Material for this exercise:

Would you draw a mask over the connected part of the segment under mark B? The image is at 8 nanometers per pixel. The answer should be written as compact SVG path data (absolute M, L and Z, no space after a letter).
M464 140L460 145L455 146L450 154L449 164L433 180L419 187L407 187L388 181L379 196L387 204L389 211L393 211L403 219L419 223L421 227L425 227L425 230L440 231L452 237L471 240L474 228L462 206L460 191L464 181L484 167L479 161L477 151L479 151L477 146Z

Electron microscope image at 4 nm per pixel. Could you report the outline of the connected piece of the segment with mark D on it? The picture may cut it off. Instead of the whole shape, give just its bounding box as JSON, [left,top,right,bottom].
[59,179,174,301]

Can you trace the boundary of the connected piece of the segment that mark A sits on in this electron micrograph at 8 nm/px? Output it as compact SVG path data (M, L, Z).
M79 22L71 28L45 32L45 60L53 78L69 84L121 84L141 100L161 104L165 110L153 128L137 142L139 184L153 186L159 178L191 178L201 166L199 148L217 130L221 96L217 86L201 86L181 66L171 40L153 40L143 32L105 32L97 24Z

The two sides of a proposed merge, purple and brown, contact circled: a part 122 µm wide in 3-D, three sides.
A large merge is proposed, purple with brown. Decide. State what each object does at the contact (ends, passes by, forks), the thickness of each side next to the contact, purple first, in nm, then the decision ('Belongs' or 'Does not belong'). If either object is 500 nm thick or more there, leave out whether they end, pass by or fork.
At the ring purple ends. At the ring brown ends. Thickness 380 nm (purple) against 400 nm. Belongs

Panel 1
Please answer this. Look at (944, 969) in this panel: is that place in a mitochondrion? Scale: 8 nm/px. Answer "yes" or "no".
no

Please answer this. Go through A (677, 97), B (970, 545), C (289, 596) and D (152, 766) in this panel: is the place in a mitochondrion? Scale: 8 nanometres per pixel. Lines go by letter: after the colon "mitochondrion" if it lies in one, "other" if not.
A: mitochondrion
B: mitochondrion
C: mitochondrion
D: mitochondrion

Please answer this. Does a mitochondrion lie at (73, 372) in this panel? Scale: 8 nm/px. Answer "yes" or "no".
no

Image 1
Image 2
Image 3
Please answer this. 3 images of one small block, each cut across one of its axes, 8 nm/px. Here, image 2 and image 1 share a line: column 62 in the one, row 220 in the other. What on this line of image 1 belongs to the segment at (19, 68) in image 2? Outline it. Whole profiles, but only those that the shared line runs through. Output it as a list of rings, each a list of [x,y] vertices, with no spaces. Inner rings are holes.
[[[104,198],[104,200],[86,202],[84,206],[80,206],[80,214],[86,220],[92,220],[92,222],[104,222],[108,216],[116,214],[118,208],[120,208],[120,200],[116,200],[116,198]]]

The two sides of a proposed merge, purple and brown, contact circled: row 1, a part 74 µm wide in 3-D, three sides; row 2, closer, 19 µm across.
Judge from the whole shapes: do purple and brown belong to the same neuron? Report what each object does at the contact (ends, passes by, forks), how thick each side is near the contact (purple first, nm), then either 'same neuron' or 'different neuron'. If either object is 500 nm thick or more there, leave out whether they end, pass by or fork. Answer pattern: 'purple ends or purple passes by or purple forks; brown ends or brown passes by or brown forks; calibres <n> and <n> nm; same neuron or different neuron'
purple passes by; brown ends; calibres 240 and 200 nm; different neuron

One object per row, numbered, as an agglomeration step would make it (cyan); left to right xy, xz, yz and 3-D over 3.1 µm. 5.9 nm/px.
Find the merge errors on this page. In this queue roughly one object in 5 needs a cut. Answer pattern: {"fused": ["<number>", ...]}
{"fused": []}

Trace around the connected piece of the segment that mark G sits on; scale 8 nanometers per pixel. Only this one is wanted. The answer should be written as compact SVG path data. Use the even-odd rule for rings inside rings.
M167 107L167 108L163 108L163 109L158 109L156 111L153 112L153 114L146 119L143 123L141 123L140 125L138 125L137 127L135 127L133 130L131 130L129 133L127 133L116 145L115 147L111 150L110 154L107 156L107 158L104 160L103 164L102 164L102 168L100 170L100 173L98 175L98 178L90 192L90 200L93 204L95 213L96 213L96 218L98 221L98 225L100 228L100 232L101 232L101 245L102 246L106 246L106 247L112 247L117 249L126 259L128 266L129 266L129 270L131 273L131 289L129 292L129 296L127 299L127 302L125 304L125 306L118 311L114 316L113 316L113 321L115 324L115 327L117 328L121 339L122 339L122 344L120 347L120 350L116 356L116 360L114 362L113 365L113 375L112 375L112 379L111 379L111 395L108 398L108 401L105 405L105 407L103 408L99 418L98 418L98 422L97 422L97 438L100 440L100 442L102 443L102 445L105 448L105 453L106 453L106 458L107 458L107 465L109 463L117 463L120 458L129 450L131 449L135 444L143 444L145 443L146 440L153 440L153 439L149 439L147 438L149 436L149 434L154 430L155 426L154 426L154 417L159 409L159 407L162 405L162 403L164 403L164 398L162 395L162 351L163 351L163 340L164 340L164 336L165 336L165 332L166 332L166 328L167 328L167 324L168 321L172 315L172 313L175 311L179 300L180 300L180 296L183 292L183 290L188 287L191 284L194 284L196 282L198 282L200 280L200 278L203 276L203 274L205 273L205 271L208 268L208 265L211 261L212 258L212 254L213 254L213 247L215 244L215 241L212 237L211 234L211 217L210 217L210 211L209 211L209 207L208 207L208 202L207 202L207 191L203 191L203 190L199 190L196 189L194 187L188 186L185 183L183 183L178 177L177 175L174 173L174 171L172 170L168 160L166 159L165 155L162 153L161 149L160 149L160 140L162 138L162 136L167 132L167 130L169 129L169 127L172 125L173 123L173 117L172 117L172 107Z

What the exercise asks: Repeat the listing above in full, word for word.

Answer below:
Would you draw a mask over the connected part of the segment under mark B? The image is at 8 nanometers per pixel. The answer should be written as compact SVG path data (absolute M, L and Z, no space after a letter).
M464 140L460 145L455 146L450 154L449 164L433 180L419 187L407 187L388 181L379 196L387 204L389 211L393 211L403 219L419 223L421 227L425 227L425 230L440 231L452 237L471 240L474 228L462 206L460 191L464 181L484 167L479 161L477 151L479 151L477 146Z

Electron microscope image at 4 nm per pixel. Could you report the outline of the connected piece of the segment with mark D on it? The picture may cut it off. Instead of the whole shape, give just its bounding box as JSON, [left,top,right,bottom].
[59,179,174,301]

Can you trace the boundary of the connected piece of the segment that mark A sits on in this electron micrograph at 8 nm/px? Output it as compact SVG path data (M, L, Z).
M79 22L71 28L45 32L45 60L53 78L69 84L121 84L141 100L161 104L165 110L153 128L137 142L139 184L153 186L159 178L191 178L201 166L199 148L217 130L221 96L217 86L201 86L181 66L171 40L153 40L143 32L105 32L97 24Z

The two sides of a proposed merge, purple and brown, contact circled: a part 122 µm wide in 3-D, three sides.
A large merge is proposed, purple with brown. Decide. State what each object does at the contact (ends, passes by, forks), the thickness of each side next to the contact, purple first, in nm, then the decision ('Belongs' or 'Does not belong'). If either object is 500 nm thick or more there, leave out whether they end, pass by or fork.
At the ring purple ends. At the ring brown ends. Thickness 380 nm (purple) against 400 nm. Belongs

Panel 1
Please answer this. Look at (944, 969) in this panel: is that place in a mitochondrion? Scale: 8 nm/px. Answer "yes" or "no".
no

Please answer this. Go through A (677, 97), B (970, 545), C (289, 596) and D (152, 766) in this panel: is the place in a mitochondrion? Scale: 8 nanometres per pixel. Lines go by letter: after the colon "mitochondrion" if it lies in one, "other" if not.
A: mitochondrion
B: mitochondrion
C: mitochondrion
D: mitochondrion

Please answer this. Does a mitochondrion lie at (73, 372) in this panel? Scale: 8 nm/px. Answer "yes" or "no".
no

Image 1
Image 2
Image 3
Please answer this. 3 images of one small block, each cut across one of its axes, 8 nm/px. Here, image 2 and image 1 share a line: column 62 in the one, row 220 in the other. What on this line of image 1 belongs to the segment at (19, 68) in image 2? Outline it. Whole profiles, but only those that the shared line runs through. Output it as a list of rings, each a list of [x,y] vertices, with no spaces. Inner rings are holes.
[[[104,198],[104,200],[86,202],[84,206],[80,206],[80,214],[86,220],[92,220],[92,222],[104,222],[108,216],[116,214],[118,208],[120,208],[120,200],[116,200],[116,198]]]

The two sides of a proposed merge, purple and brown, contact circled: row 1, a part 74 µm wide in 3-D, three sides; row 2, closer, 19 µm across.
Judge from the whole shapes: do purple and brown belong to the same neuron? Report what each object does at the contact (ends, passes by, forks), how thick each side is near the contact (purple first, nm), then either 'same neuron' or 'different neuron'. If either object is 500 nm thick or more there, leave out whether they end, pass by or fork. Answer pattern: 'purple ends or purple passes by or purple forks; brown ends or brown passes by or brown forks; calibres <n> and <n> nm; same neuron or different neuron'
purple passes by; brown ends; calibres 240 and 200 nm; different neuron

One object per row, numbered, as an agglomeration step would make it (cyan); left to right xy, xz, yz and 3-D over 3.1 µm. 5.9 nm/px.
Find the merge errors on this page. In this queue roughly one object in 5 needs a cut. Answer pattern: {"fused": ["<number>", ...]}
{"fused": []}

Trace around the connected piece of the segment that mark G sits on; scale 8 nanometers per pixel. Only this one is wanted. The answer should be written as compact SVG path data. Use the even-odd rule for rings inside rings.
M167 107L167 108L163 108L163 109L158 109L156 111L153 112L153 114L146 119L143 123L141 123L140 125L138 125L137 127L135 127L133 130L131 130L129 133L127 133L116 145L115 147L111 150L110 154L107 156L107 158L104 160L103 164L102 164L102 168L100 170L100 173L98 175L98 178L90 192L90 200L93 204L95 213L96 213L96 218L98 221L98 225L100 228L100 232L101 232L101 245L102 246L106 246L106 247L112 247L117 249L126 259L128 266L129 266L129 270L131 273L131 289L129 292L129 296L127 299L127 302L125 304L125 306L118 311L114 316L113 316L113 321L115 324L115 327L117 328L121 339L122 339L122 344L120 347L120 350L116 356L116 360L114 362L113 365L113 375L112 375L112 379L111 379L111 395L108 398L108 401L105 405L105 407L103 408L99 418L98 418L98 422L97 422L97 438L100 440L100 442L102 443L102 445L105 448L105 453L106 453L106 458L107 458L107 465L109 463L117 463L120 458L129 450L131 449L135 444L143 444L145 443L146 440L153 440L153 439L149 439L147 438L149 436L149 434L154 430L155 426L154 426L154 417L159 409L159 407L162 405L162 403L164 403L164 398L162 395L162 351L163 351L163 340L164 340L164 336L165 336L165 332L166 332L166 328L167 328L167 324L168 321L172 315L172 313L175 311L179 300L180 300L180 296L183 292L183 290L188 287L191 284L194 284L196 282L198 282L200 280L200 278L203 276L203 274L205 273L205 271L208 268L208 265L211 261L212 258L212 254L213 254L213 247L215 244L215 241L212 237L211 234L211 217L210 217L210 211L209 211L209 207L208 207L208 202L207 202L207 191L203 191L203 190L199 190L196 189L194 187L188 186L185 183L183 183L178 177L177 175L174 173L174 171L172 170L168 160L166 159L165 155L162 153L161 149L160 149L160 140L162 138L162 136L167 132L167 130L169 129L169 127L172 125L173 123L173 117L172 117L172 107Z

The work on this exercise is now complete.